Report back county emergencies, such as lost or injured hikers, and wildland fires to the DEC Forest Rangers at 833-NYS-RANGERS (833-697-7264) or call 911.

Camping

yellow and black camp here marker
  • Backcountry camping is allowed year-round on state forest preserve lands at designated sites (look for yellow and black "Camp Here" markers) and anywhere below 3500 feet as long as you are at least 150 feet from a waterbody (lake. pond. stream), road or trail.
  • Backcountry camping for more than three nights, or in a group of ten or more requires a permit from a Forest Ranger. See the Forest Ranger roster for Ulster and Sullivan Counties or the Forest Ranger roster for Delaware and Greene Counties.
  • Campfires are allowed below 3500 feet in elevation. Use only dead or downed wood.
  • Campgrounds: Seven of the DEC campgrounds in the Catskills are closed for camping for the season. The campgrounds remain open for day uses such as hiking, cross-country skiing, snowshoeing and ice fishing. The campground parking lots at Mongaup Pond, Woodland Valley, and Kenneth L Wilson are open.

DEC Backcountry Regulations

Stay Safe, Respect Others and Protect the Environment

  • Backcountry hiking trails can be rugged and rough.
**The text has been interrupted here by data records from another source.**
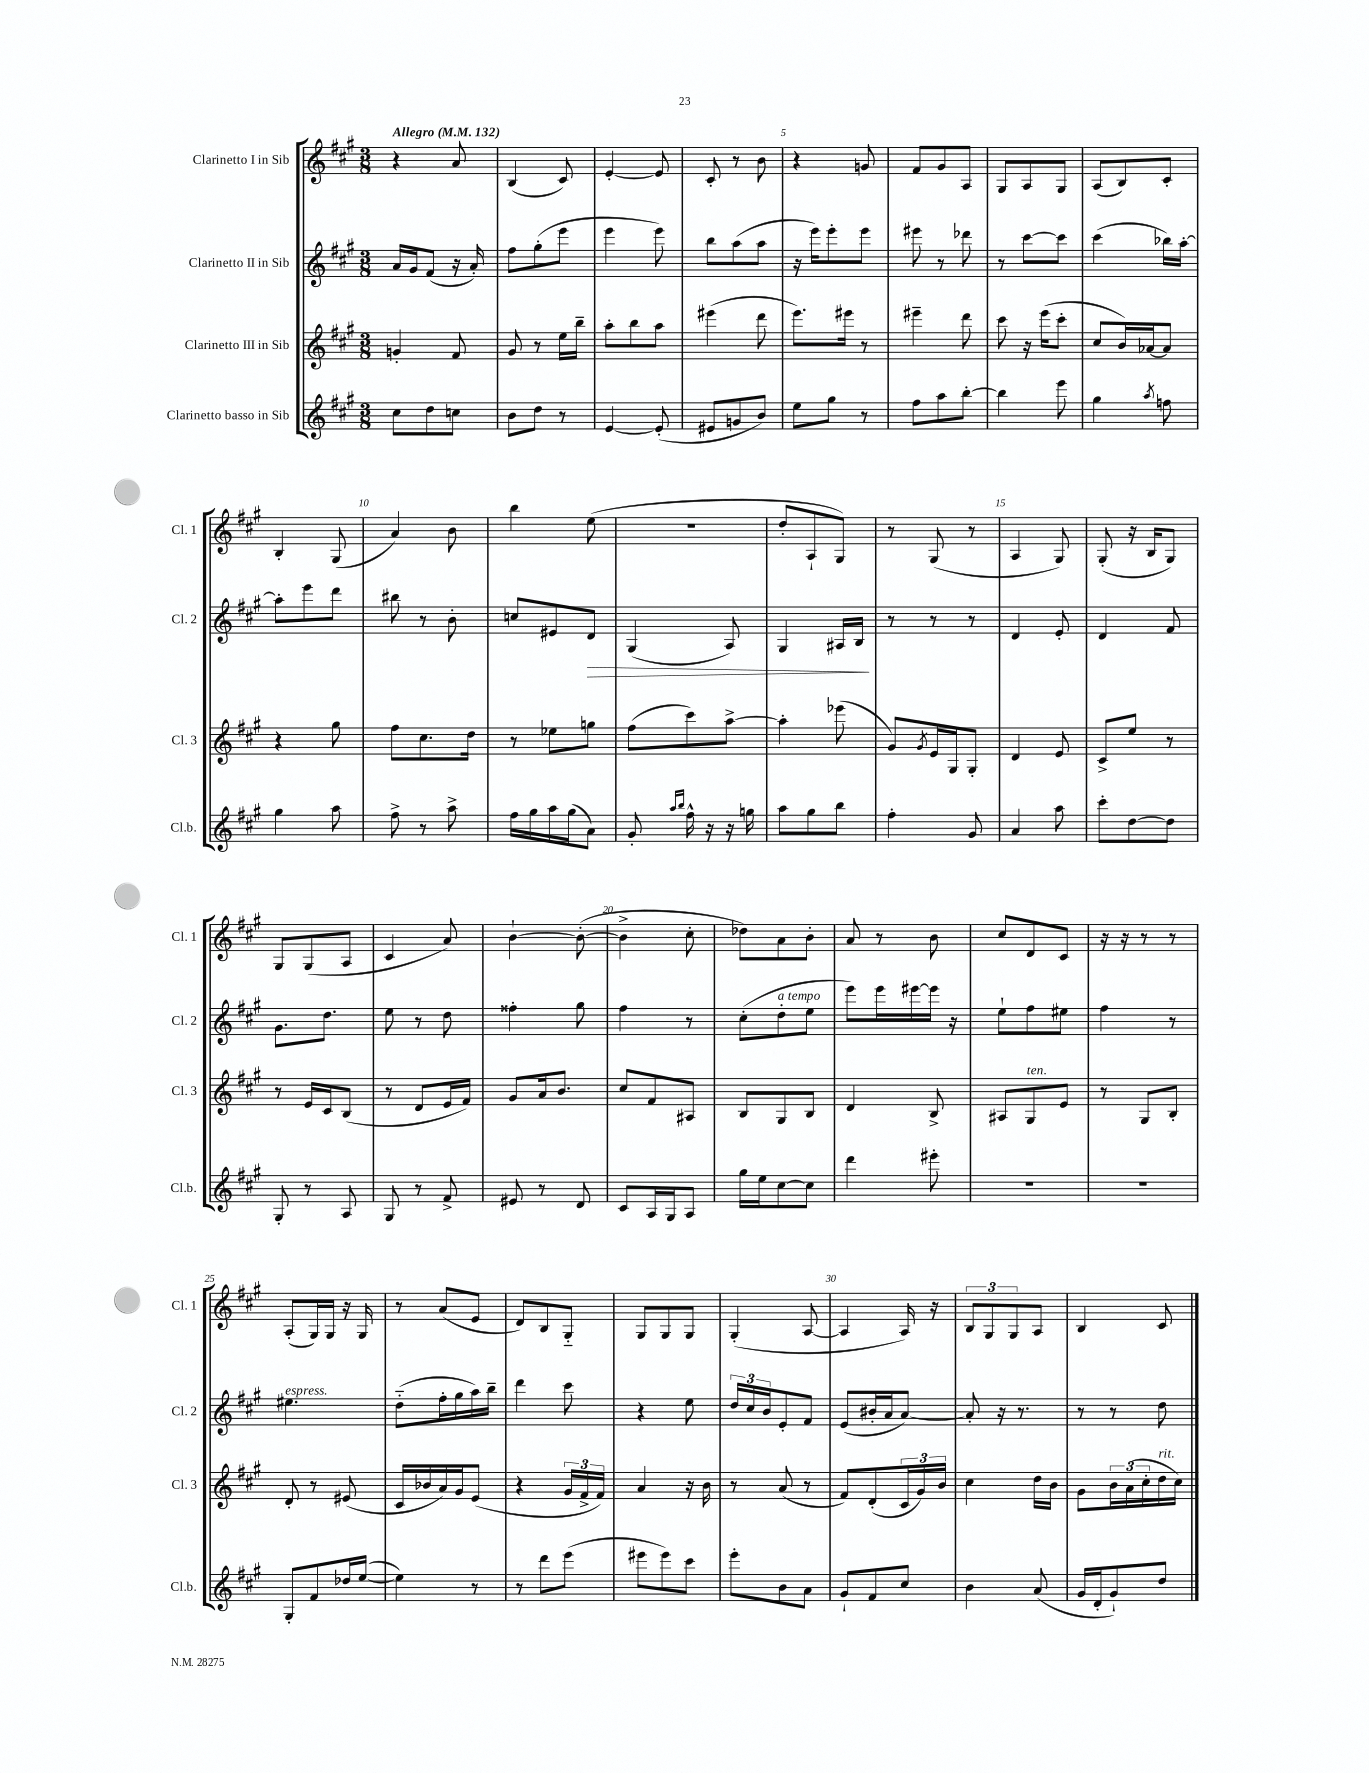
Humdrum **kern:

**kern	**kern	**kern	**kern
*staff4	*staff3	*staff2	*staff1
*clefG2	*clefG2	*clefG2	*clefG2
*k[f#c#g#]	*k[f#c#g#]	*k[f#c#g#]	*k[f#c#g#]
*M3/8	*M3/8	*M3/8	*M3/8
*MM132	*MM132	*MM132	*MM132
8cc#	4g'	16a	4r
.	.	16g#	.
8dd	.	(8f#	.
8cc	8f#	16r	8a
.	.	16a')	.
=	=	=	=
8b	8g#	8ff#	(4B
8dd	8r	(8gg#'	.
8r	16ee	8eee	8c#)
.	16bb~	.	.
=	=	=	=
[4e	8aa'	4eee	[4e'
.	8bb	.	.
(8e']	8aa	8eee)	8e]
=	=	=	=
8e#	(4eee#	8bb	8c#'
8g	.	(8aa	8r
8b)	8ddd	8aa	8b
=	=	=	=
8ee	8.eee)	16r	4r
.	.	16eee)	.
8gg#	.	8eee'	.
.	16eee#	.	.
8r	8r	8eee	8g
=	=	=	=
8ff#	4eee#~	8eee#	8f#
8aa	.	8r	8g#
[8bb'	8ddd	8ddd-	8A
=	=	=	=
4bb]	8ccc#	8r	8G#
.	16r	[8ccc#	8A
.	(16eee	.	.
8eee	8ccc#'	8ccc#]	8G#
=	=	=	=
4gg#	8cc#	(4ccc#	(8A
.	16b)	.	8B)
.	[16a-	.	.
8qaa	.	.	.
8ff	8a-]	16bb-)	8c#'
.	.	[16aa'	.
=	=	=	=
4gg#	4r	8aa']	4B'
.	.	8eee	.
8aa	8gg#	8ddd	(8G#
=	=	=	=
8ff#^	8ff#	8bb#	4a)
8r	8.cc#	8r	.
8aa^	.	8b'	8b
.	16dd	.	.
=	=	=	=
16ff#	8r	8cc	4bb
16gg#	.	.	.
16aa	8ee-	8e#	.
(16gg#	.	.	.
8a)	8gg	8d	(8ee
=	=	=	=
8g#'	(8ff#	(4G#	4.r
16qqaa	.	.	.
16qqbb	.	.	.
16ff#^^	8ccc#)	.	.
16r	.	.	.
16r	[8aa^	8A)	.
16gg	.	.	.
=	=	=	=
8aa	4aa']	4G#	8dd'
8gg#	.	.	8A`
8bb	(8eee-	16A#	8G#)
.	.	16B	.
=	=	=	=
4ff#'	8g#)	8r	8r
.	8qg#	.	.
.	16e	8r	(8G#
.	16G#	.	.
8g#	8G#'	8r	8r
=	=	=	=
4a	4d	4d	4A
8aa	8e	8e'	8G#)
=	=	=	=
8ccc#'	8c#^	4d	(8G#'
[8dd	8ee	.	16r
.	.	.	16B
8dd]	8r	8f#	8G#)
=	=	=	=
8G#'	8r	8.g#	8G#
8r	16e	.	(8G#
.	16c#	8.dd	.
8A	(8B	.	8A
=	=	=	=
8G#	8r	8ee	4c#
8r	8d	8r	.
8f#^	16e	8dd	8a)
.	16f#)	.	.
=	=	=	=
8e#	8g#	4ff##'	[4b`
8r	16a	.	.
.	8.b	.	.
8d	.	8gg#	(8b'_
=	=	=	=
8c#	8cc#	4ff#	4b^]
16A	8f#	.	.
16G#	.	.	.
8A	8A#	8r	8cc#'
=	=	=	=
16gg#	8B	(8cc#'	8dd-)
16ee	.	.	.
[8cc#	8G#	8dd'	8a
8cc#]	8B	8ee	8b'
=	=	=	=
4ddd	4d	8eee)	8a
.	.	16eee	8r
.	.	[16eee#	.
8eee#'	8B^	16eee#]	8b
.	.	16r	.
=	=	=	=
4.r	8A#	8ee`	8cc#
.	8G#	8ff#	8d
.	8e	8ee#	8c#
=	=	=	=
4.r	8r	4ff#	16r
.	.	.	16r
.	8G#	.	8r
.	8B'	8r	8r
=	=	=	=
8G#'	8d'	4.ee#	(8A'
8f#	8r	.	16G#)
.	.	.	16G#
16dd-	(8e#	.	16r
([16ee	.	.	16G#
=	=	=	=
4ee])	16c#	(8dd'~	8r
.	16b-	.	.
.	16a)	16ff#'	(8a
.	16g#	16gg#	.
8r	(8e	16aa)	8e
.	.	16bb~	.
=	=	=	=
8r	4r	4ddd	8d)
8ddd	.	.	8B
(8eee	24g#	8ccc#	8G#'~
.	24f#^	.	.
.	24f#)	.	.
=	=	=	=
8eee#	4a	4r	8G#
8eee#)	.	.	8G#
8ccc#	16r	8ee	8G#
.	16b	.	.
=	=	=	=
8eee'	8r	24dd	(4G#'
.	.	24cc#	.
.	.	24b	.
8b	(8a	8e'	.
8a	8r	8f#	[8A
=	=	=	=
8g#`	8f#)	(8e	4A]
8f#	(8d'	16b#'	.
.	.	16a	.
8cc#	24c#	[8a)	16A)
.	24g#)	.	.
.	.	.	16r
.	24b	.	.
=	=	=	=
4b	4cc#	8a']	12B
.	.	.	12G#
.	.	16r	.
.	.	.	12G#
.	.	8.r	.
(8a	16dd	.	8A
.	16b	.	.
=	=	=	=
16g#	8g#	8r	4B
16d'	.	.	.
8g#`)	24b	8r	.
.	(24a	.	.
.	24cc#'	.	.
8dd	16dd	8dd	8c#
.	16cc#)	.	.
==	==	==	==
*-	*-	*-	*-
Keep in mind that wilderness conditions can change suddenly.
  • Properly prepare to ensure that you have a safe hiking experience.
  • Hiking safety for all seasons.
  • Always practice Leave No Trace principles (leaves DEC's website) to minimize your impacts on the natural resources and others.
  • Dealing with bears: Be aware that you may encounter black bears while hiking in the Catskills. The use of bear-resistant food canisters is recommended, but not required. Hanging your food between trees at least 15 feet above the ground is also effective. See more on how to avoid or reduce human-bear conflicts.
  • Fire safety when camping.

Access to NYC DEP Lands in the Catskill Forest Preserve

Hiking, fishing, hunting, trapping and boating are allowed on some of NYC Department of Environmental Protection's DEP) watershed lands that are marked with DEP signs stating "Entry by Permit" or "Public Access Area."

A free DEP Access Permit is required for areas marked "Entry by Permit". You can get your Access Permit online (leaves DEC's website) and print it out for immediate use. Access permits are good for five years.

To help outdoor enthusiasts find access to the City's lands and waters, DEP has developed an interactive mapping tool (leaves DEC's website) that provides information on the size, location, topography, and allowable uses at each recreation site in the Hudson Valley and Catskills.

  • Hiking: Allowed at Public Access areas and at other upland watershed lands with a valid access permit
  • Fishing: Allowed on the Schoharie, Ashokan, Neversink, Rondout, Cannonsville and Pepacton Reservoirs with DEP access permit and DEC fishing license. All boats must be steam cleaned and registered with the NYC DEP.
  • Non-motorized boating: Canoes, kayaks, row boats and sail boats are allowed on the Schoharie, Cannonsville, Pepacton and Neversink reservoirs from Memorial Day through Columbus Day with a DEP access permit. All boats must be steam-cleaned before use in the reservoirs.
  • Hunting and Trapping: Allowed on most Public Access areas and "Entry by Permit" areas in season, with NYC DEP access permit and appropriate license from DEC.